Bounding boxes with keypoints
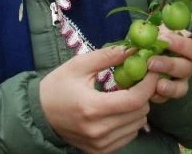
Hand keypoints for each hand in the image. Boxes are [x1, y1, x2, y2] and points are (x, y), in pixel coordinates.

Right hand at [39, 45, 158, 153]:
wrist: (39, 115)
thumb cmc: (58, 86)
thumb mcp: (79, 65)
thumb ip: (107, 56)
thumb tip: (133, 48)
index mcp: (92, 107)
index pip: (134, 100)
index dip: (148, 85)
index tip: (152, 70)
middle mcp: (98, 130)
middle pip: (140, 113)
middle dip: (144, 94)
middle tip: (139, 80)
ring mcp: (100, 144)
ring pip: (138, 125)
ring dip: (138, 108)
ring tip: (126, 94)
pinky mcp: (100, 151)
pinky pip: (128, 136)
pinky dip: (130, 122)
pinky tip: (118, 110)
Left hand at [147, 26, 191, 103]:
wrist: (141, 53)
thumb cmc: (152, 37)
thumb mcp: (153, 29)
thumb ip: (153, 30)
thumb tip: (145, 32)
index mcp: (189, 47)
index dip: (181, 44)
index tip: (163, 39)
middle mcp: (189, 64)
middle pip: (189, 68)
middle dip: (170, 65)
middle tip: (151, 62)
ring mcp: (181, 81)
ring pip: (182, 87)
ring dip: (169, 86)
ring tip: (155, 83)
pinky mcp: (169, 93)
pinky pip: (168, 98)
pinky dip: (159, 96)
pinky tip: (150, 93)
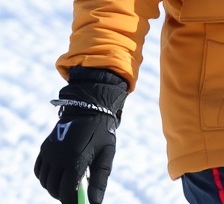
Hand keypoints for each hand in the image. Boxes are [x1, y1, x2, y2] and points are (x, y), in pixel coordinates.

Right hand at [34, 67, 127, 203]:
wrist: (90, 108)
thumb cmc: (102, 133)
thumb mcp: (106, 154)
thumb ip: (100, 179)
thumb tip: (96, 202)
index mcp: (75, 159)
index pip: (67, 192)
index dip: (71, 201)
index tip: (77, 203)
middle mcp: (58, 156)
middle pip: (54, 188)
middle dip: (63, 195)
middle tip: (75, 194)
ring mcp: (49, 152)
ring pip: (45, 181)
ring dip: (54, 187)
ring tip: (69, 183)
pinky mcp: (44, 148)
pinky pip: (39, 171)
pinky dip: (46, 177)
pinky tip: (58, 175)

> Exercise instructions
Report how many lines of the data above hold the string "middle". Nothing else belongs in the answer.

> Exercise answer
12